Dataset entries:
================

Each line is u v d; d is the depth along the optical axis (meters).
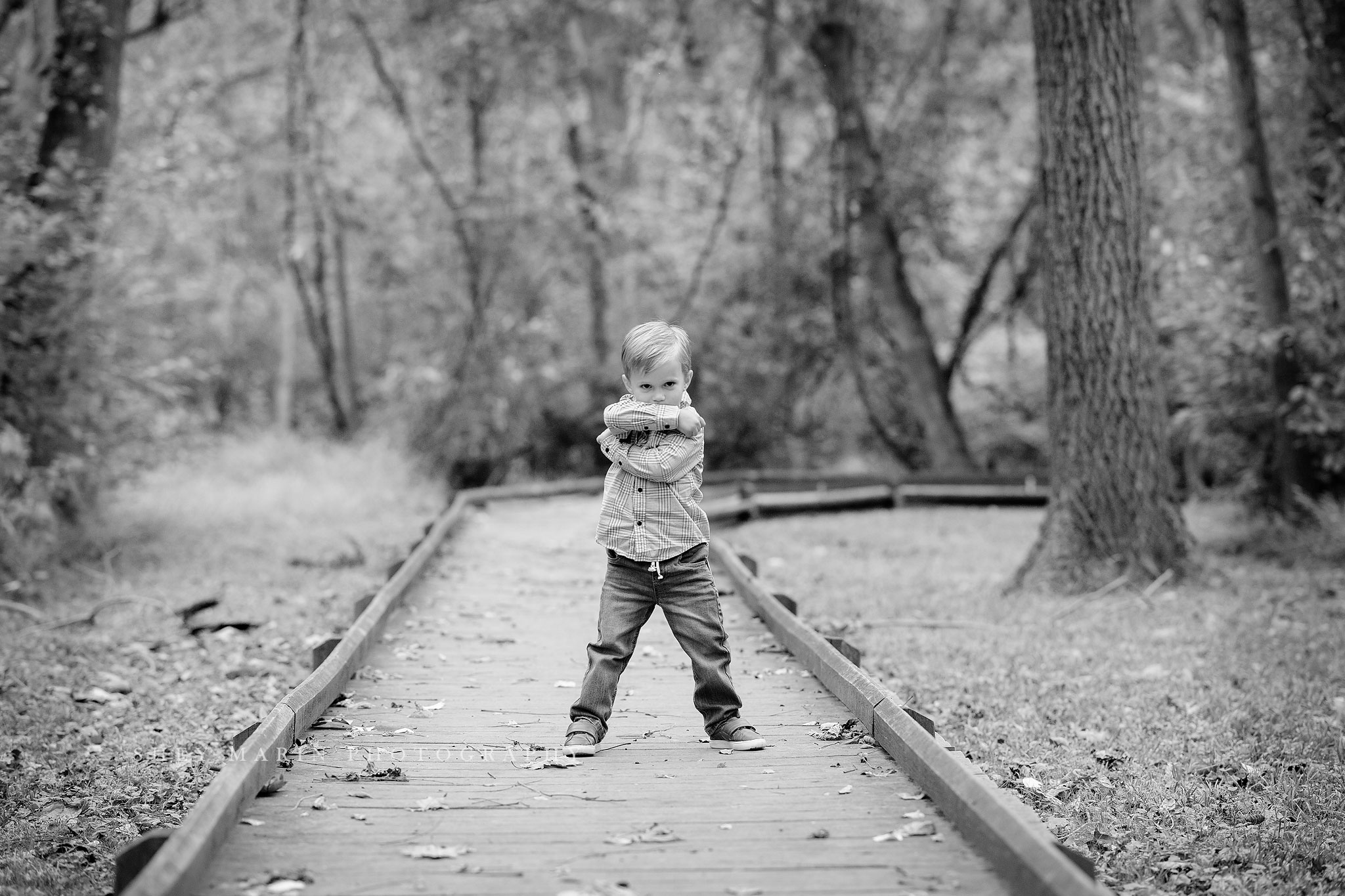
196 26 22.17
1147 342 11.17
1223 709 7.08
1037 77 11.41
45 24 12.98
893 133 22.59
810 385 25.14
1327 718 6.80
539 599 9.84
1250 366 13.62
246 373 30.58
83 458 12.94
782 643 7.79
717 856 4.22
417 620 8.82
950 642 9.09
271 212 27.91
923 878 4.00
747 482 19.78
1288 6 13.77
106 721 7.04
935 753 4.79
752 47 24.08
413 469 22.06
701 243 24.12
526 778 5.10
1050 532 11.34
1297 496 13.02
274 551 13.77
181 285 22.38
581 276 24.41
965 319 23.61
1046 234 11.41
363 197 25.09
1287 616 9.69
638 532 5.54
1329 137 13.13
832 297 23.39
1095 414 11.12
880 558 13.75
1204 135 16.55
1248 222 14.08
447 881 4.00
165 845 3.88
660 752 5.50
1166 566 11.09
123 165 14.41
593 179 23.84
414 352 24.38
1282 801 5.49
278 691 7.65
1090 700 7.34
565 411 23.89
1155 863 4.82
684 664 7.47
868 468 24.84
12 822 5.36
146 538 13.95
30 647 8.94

================

What you need to do: Word for word, reproduce all of the data, but keep out the pictures.

Answer box:
Each line is u v d; d is the depth along the optical axis (meters).
196 26 22.17
1147 342 11.17
1223 709 7.08
1037 77 11.41
45 24 12.98
893 133 22.59
810 385 25.14
1327 718 6.80
539 599 9.84
1250 366 13.62
246 373 30.58
83 458 12.94
782 643 7.79
717 856 4.22
417 620 8.82
950 642 9.09
271 212 27.91
923 878 4.00
747 482 19.78
1288 6 13.77
106 721 7.04
935 753 4.79
752 47 24.08
413 469 22.06
701 243 24.12
526 778 5.10
1050 532 11.34
1297 496 13.02
274 551 13.77
181 285 22.38
581 276 24.41
965 319 23.61
1046 234 11.41
363 197 25.09
1287 616 9.69
638 532 5.54
1329 137 13.13
832 297 23.39
1095 414 11.12
880 558 13.75
1204 135 16.55
1248 222 14.08
447 881 4.00
165 845 3.88
660 752 5.50
1166 566 11.09
123 165 14.41
593 179 23.84
414 352 24.38
1282 801 5.49
278 691 7.65
1090 700 7.34
565 411 23.89
1155 863 4.82
684 664 7.47
868 468 24.84
12 822 5.36
146 538 13.95
30 647 8.94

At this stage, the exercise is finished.